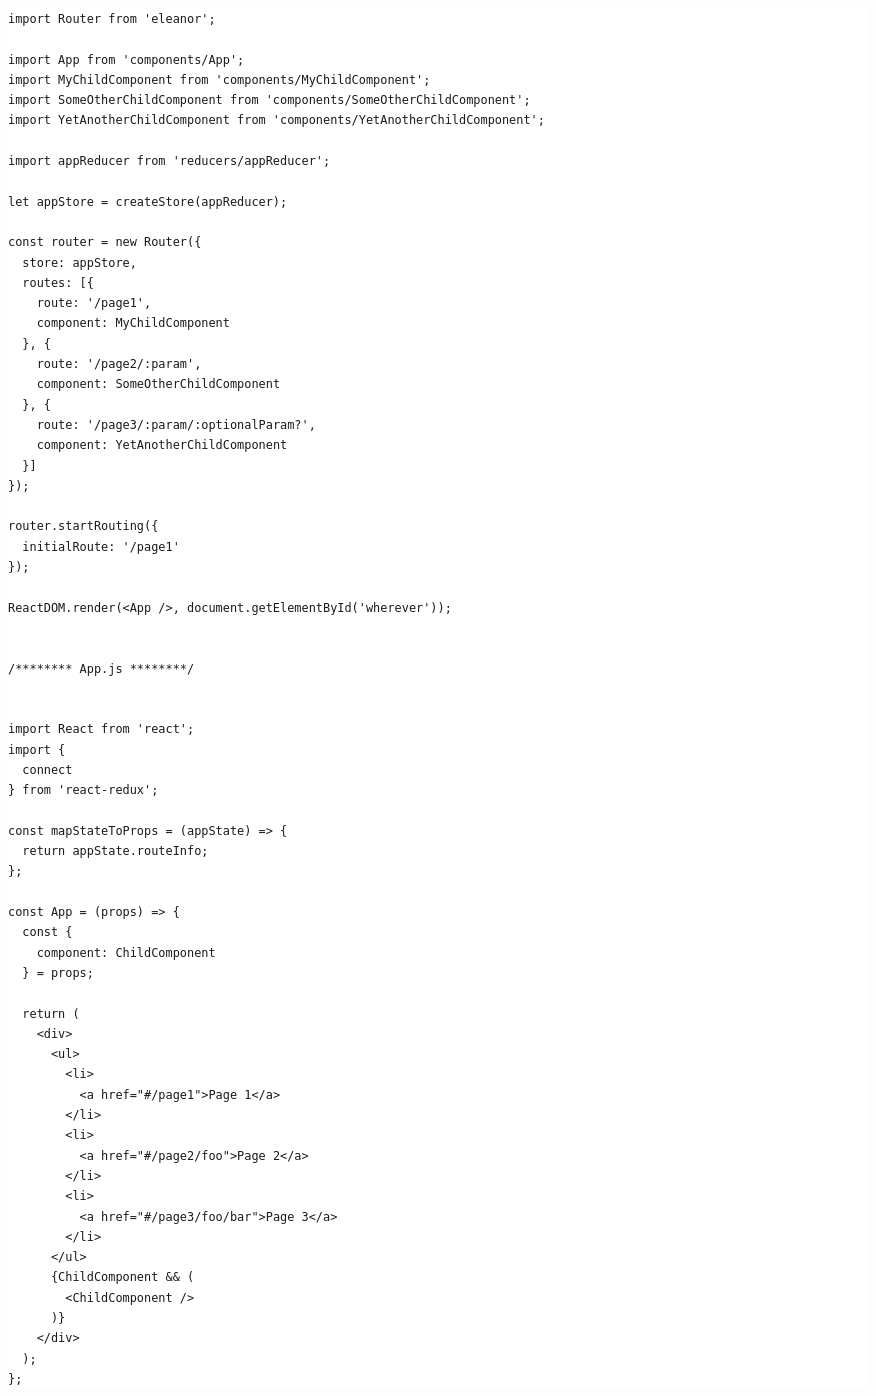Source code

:     import Router from 'eleanor';

    import App from 'components/App';
    import MyChildComponent from 'components/MyChildComponent';
    import SomeOtherChildComponent from 'components/SomeOtherChildComponent';
    import YetAnotherChildComponent from 'components/YetAnotherChildComponent';
    
    import appReducer from 'reducers/appReducer';
    
    let appStore = createStore(appReducer);
    
    const router = new Router({
      store: appStore,
      routes: [{
        route: '/page1',
        component: MyChildComponent
      }, {
        route: '/page2/:param',
        component: SomeOtherChildComponent
      }, {
        route: '/page3/:param/:optionalParam?',
        component: YetAnotherChildComponent
      }]
    });
    
    router.startRouting({
      initialRoute: '/page1'
    });
    
    ReactDOM.render(<App />, document.getElementById('wherever'));
    
    
    /******** App.js ********/
    
    
    import React from 'react';
    import {
      connect
    } from 'react-redux';
    
    const mapStateToProps = (appState) => {
      return appState.routeInfo;
    };

    const App = (props) => {
      const {
        component: ChildComponent
      } = props;
      
      return (
        <div>
          <ul>
            <li>
              <a href="#/page1">Page 1</a>
            </li>
            <li>
              <a href="#/page2/foo">Page 2</a>
            </li>
            <li>
              <a href="#/page3/foo/bar">Page 3</a>
            </li>
          </ul>
          {ChildComponent && (
            <ChildComponent />
          )}
        </div>
      );
    };
    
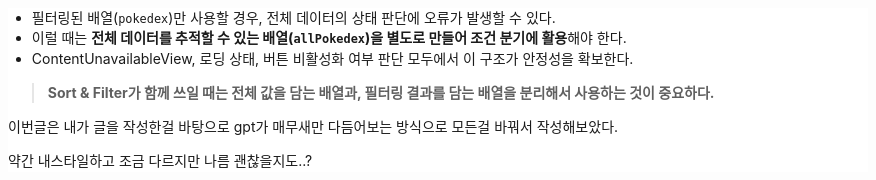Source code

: - 필터링된 배열(`pokedex`)만 사용할 경우, 전체 데이터의 상태 판단에 오류가 발생할 수 있다.
- 이럴 때는 **전체 데이터를 추적할 수 있는 배열(`allPokedex`)을 별도로 만들어 조건 분기에 활용**해야 한다.
- ContentUnavailableView, 로딩 상태, 버튼 비활성화 여부 판단 모두에서 이 구조가 안정성을 확보한다.

> **Sort & Filter가 함께 쓰일 때는 전체 값을 담는 배열과, 필터링 결과를 담는 배열을 분리해서 사용하는 것이 중요하다.**

이번글은 내가 글을 작성한걸 바탕으로 gpt가 매무새만 다듬어보는 방식으로 모든걸 바꿔서 작성해보았다.

약간 내스타일하고 조금 다르지만 나름 괜찮을지도..?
========================
▸ **EXERCISE DESCRIPTION**
Each of the entries above must be copied exactly, but the pictures stay out.

▸ **WRITTEN SOLUTION**
Source code

:     import Router from 'eleanor';

    import App from 'components/App';
    import MyChildComponent from 'components/MyChildComponent';
    import SomeOtherChildComponent from 'components/SomeOtherChildComponent';
    import YetAnotherChildComponent from 'components/YetAnotherChildComponent';
    
    import appReducer from 'reducers/appReducer';
    
    let appStore = createStore(appReducer);
    
    const router = new Router({
      store: appStore,
      routes: [{
        route: '/page1',
        component: MyChildComponent
      }, {
        route: '/page2/:param',
        component: SomeOtherChildComponent
      }, {
        route: '/page3/:param/:optionalParam?',
        component: YetAnotherChildComponent
      }]
    });
    
    router.startRouting({
      initialRoute: '/page1'
    });
    
    ReactDOM.render(<App />, document.getElementById('wherever'));
    
    
    /******** App.js ********/
    
    
    import React from 'react';
    import {
      connect
    } from 'react-redux';
    
    const mapStateToProps = (appState) => {
      return appState.routeInfo;
    };

    const App = (props) => {
      const {
        component: ChildComponent
      } = props;
      
      return (
        <div>
          <ul>
            <li>
              <a href="#/page1">Page 1</a>
            </li>
            <li>
              <a href="#/page2/foo">Page 2</a>
            </li>
            <li>
              <a href="#/page3/foo/bar">Page 3</a>
            </li>
          </ul>
          {ChildComponent && (
            <ChildComponent />
          )}
        </div>
      );
    };
    
Source code

: - 필터링된 배열(`pokedex`)만 사용할 경우, 전체 데이터의 상태 판단에 오류가 발생할 수 있다.
- 이럴 때는 **전체 데이터를 추적할 수 있는 배열(`allPokedex`)을 별도로 만들어 조건 분기에 활용**해야 한다.
- ContentUnavailableView, 로딩 상태, 버튼 비활성화 여부 판단 모두에서 이 구조가 안정성을 확보한다.

> **Sort & Filter가 함께 쓰일 때는 전체 값을 담는 배열과, 필터링 결과를 담는 배열을 분리해서 사용하는 것이 중요하다.**

이번글은 내가 글을 작성한걸 바탕으로 gpt가 매무새만 다듬어보는 방식으로 모든걸 바꿔서 작성해보았다.

약간 내스타일하고 조금 다르지만 나름 괜찮을지도..?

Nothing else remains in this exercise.